(Dataset items)

+===+

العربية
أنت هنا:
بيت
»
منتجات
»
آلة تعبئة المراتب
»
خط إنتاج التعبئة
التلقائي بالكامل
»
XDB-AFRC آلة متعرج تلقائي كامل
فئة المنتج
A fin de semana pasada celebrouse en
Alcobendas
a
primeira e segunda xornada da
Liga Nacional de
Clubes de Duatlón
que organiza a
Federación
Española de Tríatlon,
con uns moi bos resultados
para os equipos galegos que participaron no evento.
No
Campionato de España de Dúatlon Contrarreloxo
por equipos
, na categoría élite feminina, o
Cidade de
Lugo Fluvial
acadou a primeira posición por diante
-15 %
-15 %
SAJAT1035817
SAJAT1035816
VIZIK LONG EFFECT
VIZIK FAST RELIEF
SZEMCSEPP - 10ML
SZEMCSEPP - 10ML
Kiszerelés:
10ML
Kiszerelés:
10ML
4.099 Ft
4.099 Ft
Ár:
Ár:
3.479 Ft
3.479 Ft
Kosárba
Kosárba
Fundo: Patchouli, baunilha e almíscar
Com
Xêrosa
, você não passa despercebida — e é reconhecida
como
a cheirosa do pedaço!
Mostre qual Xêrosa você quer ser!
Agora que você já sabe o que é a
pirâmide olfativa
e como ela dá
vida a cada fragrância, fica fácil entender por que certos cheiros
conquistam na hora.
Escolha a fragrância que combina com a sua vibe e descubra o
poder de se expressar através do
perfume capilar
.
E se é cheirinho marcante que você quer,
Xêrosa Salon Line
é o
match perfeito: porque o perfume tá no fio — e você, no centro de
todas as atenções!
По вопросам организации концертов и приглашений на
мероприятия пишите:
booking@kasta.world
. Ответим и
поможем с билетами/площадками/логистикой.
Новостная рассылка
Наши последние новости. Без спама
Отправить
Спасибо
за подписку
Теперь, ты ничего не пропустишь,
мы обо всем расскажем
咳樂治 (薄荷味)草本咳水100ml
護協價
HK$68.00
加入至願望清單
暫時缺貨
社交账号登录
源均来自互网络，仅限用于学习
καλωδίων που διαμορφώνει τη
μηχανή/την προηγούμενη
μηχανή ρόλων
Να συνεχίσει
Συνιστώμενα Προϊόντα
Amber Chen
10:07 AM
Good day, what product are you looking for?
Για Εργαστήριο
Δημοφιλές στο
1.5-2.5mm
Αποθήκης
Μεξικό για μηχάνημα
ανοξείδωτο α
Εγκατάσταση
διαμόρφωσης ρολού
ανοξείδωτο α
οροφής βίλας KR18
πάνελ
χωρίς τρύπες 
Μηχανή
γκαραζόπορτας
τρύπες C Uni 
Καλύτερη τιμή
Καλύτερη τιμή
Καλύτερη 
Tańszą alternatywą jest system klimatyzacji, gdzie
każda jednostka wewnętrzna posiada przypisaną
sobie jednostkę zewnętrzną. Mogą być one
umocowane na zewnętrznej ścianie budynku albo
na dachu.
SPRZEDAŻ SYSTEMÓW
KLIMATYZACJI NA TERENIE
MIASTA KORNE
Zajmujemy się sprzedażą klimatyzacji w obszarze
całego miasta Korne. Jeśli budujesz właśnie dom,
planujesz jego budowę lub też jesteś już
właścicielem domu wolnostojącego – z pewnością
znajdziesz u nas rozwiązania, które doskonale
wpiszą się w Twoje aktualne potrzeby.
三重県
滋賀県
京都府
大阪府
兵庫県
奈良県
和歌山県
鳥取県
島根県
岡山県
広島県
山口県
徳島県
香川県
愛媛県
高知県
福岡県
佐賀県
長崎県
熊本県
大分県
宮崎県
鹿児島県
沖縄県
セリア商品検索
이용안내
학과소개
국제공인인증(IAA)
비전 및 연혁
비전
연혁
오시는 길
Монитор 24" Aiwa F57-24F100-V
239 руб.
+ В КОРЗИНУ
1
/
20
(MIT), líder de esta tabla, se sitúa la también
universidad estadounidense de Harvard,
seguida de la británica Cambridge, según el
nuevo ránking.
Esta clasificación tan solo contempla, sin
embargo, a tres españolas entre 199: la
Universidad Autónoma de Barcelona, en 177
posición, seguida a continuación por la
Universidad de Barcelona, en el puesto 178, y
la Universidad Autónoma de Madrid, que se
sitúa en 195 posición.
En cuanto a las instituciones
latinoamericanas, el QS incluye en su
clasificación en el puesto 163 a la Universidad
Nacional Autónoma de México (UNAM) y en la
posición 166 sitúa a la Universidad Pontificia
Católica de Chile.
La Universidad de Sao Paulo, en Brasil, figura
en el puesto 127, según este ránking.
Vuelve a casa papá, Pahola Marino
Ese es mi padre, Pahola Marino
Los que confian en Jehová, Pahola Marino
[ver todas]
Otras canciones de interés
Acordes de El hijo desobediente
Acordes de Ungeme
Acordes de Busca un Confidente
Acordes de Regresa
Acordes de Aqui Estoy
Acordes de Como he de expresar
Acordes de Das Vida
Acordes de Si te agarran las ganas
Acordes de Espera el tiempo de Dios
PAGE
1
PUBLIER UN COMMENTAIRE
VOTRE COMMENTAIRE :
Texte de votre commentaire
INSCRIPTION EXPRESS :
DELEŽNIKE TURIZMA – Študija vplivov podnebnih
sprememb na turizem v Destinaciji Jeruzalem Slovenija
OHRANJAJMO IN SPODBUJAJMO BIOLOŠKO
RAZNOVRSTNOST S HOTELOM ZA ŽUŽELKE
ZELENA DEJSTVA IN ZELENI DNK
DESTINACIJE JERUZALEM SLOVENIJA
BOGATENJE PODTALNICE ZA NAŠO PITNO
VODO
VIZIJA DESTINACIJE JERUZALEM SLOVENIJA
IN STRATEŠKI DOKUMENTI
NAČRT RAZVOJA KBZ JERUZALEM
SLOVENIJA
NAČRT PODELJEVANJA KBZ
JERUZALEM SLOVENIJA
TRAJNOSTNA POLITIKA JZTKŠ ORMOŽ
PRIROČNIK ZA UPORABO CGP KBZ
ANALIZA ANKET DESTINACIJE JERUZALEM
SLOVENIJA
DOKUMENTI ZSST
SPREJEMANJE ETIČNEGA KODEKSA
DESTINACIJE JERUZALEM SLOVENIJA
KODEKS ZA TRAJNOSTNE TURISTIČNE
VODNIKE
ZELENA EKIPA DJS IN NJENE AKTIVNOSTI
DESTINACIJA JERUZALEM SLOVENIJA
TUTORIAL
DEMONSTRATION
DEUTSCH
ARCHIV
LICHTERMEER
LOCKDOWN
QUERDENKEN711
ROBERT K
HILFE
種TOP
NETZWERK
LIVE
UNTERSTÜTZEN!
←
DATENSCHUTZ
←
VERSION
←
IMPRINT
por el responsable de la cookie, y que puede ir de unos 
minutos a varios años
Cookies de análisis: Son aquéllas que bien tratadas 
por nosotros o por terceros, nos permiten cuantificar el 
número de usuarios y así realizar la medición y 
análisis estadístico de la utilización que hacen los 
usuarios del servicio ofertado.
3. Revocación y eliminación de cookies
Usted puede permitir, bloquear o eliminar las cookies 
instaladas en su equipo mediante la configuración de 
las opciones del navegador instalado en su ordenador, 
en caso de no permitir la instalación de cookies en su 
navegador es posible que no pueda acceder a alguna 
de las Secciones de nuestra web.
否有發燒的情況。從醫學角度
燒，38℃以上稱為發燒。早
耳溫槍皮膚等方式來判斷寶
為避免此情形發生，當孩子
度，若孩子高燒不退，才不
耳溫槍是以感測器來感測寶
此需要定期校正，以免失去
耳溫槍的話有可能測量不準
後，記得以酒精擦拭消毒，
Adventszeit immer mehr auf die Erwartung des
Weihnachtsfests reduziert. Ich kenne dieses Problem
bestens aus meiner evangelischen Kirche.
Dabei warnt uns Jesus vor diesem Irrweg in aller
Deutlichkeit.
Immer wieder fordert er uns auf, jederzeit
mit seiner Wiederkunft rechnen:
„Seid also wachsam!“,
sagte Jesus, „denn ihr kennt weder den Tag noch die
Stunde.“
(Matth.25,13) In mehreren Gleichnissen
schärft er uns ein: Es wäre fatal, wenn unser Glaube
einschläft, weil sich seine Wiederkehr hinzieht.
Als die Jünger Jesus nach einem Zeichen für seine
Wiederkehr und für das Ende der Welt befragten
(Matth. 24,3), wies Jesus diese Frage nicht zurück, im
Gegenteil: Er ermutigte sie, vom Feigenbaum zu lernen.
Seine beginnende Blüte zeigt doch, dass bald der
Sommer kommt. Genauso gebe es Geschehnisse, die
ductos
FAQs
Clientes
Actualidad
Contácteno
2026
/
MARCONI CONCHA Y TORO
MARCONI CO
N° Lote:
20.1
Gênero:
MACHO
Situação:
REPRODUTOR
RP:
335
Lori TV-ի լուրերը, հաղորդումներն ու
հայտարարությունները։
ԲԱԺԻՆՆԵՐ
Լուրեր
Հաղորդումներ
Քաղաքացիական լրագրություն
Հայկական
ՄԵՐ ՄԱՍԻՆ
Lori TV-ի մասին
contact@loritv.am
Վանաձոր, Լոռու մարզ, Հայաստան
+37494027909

+===+

# PROBLEM REQUIREMENTS:
Your answer must be the lines above from the one containing "Lugo Fluvial" to the one containing "Zajmujemy się sprzedażą", both included, restated word for word.

# SOLUTION:
Lugo Fluvial
acadou a primeira posición por diante
-15 %
-15 %
SAJAT1035817
SAJAT1035816
VIZIK LONG EFFECT
VIZIK FAST RELIEF
SZEMCSEPP - 10ML
SZEMCSEPP - 10ML
Kiszerelés:
10ML
Kiszerelés:
10ML
4.099 Ft
4.099 Ft
Ár:
Ár:
3.479 Ft
3.479 Ft
Kosárba
Kosárba
Fundo: Patchouli, baunilha e almíscar
Com
Xêrosa
, você não passa despercebida — e é reconhecida
como
a cheirosa do pedaço!
Mostre qual Xêrosa você quer ser!
Agora que você já sabe o que é a
pirâmide olfativa
e como ela dá
vida a cada fragrância, fica fácil entender por que certos cheiros
conquistam na hora.
Escolha a fragrância que combina com a sua vibe e descubra o
poder de se expressar através do
perfume capilar
.
E se é cheirinho marcante que você quer,
Xêrosa Salon Line
é o
match perfeito: porque o perfume tá no fio — e você, no centro de
todas as atenções!
По вопросам организации концертов и приглашений на
мероприятия пишите:
booking@kasta.world
. Ответим и
поможем с билетами/площадками/логистикой.
Новостная рассылка
Наши последние новости. Без спама
Отправить
Спасибо
за подписку
Теперь, ты ничего не пропустишь,
мы обо всем расскажем
咳樂治 (薄荷味)草本咳水100ml
護協價
HK$68.00
加入至願望清單
暫時缺貨
社交账号登录
源均来自互网络，仅限用于学习
καλωδίων που διαμορφώνει τη
μηχανή/την προηγούμενη
μηχανή ρόλων
Να συνεχίσει
Συνιστώμενα Προϊόντα
Amber Chen
10:07 AM
Good day, what product are you looking for?
Για Εργαστήριο
Δημοφιλές στο
1.5-2.5mm
Αποθήκης
Μεξικό για μηχάνημα
ανοξείδωτο α
Εγκατάσταση
διαμόρφωσης ρολού
ανοξείδωτο α
οροφής βίλας KR18
πάνελ
χωρίς τρύπες 
Μηχανή
γκαραζόπορτας
τρύπες C Uni 
Καλύτερη τιμή
Καλύτερη τιμή
Καλύτερη 
Tańszą alternatywą jest system klimatyzacji, gdzie
każda jednostka wewnętrzna posiada przypisaną
sobie jednostkę zewnętrzną. Mogą być one
umocowane na zewnętrznej ścianie budynku albo
na dachu.
SPRZEDAŻ SYSTEMÓW
KLIMATYZACJI NA TERENIE
MIASTA KORNE
Zajmujemy się sprzedażą klimatyzacji w obszarze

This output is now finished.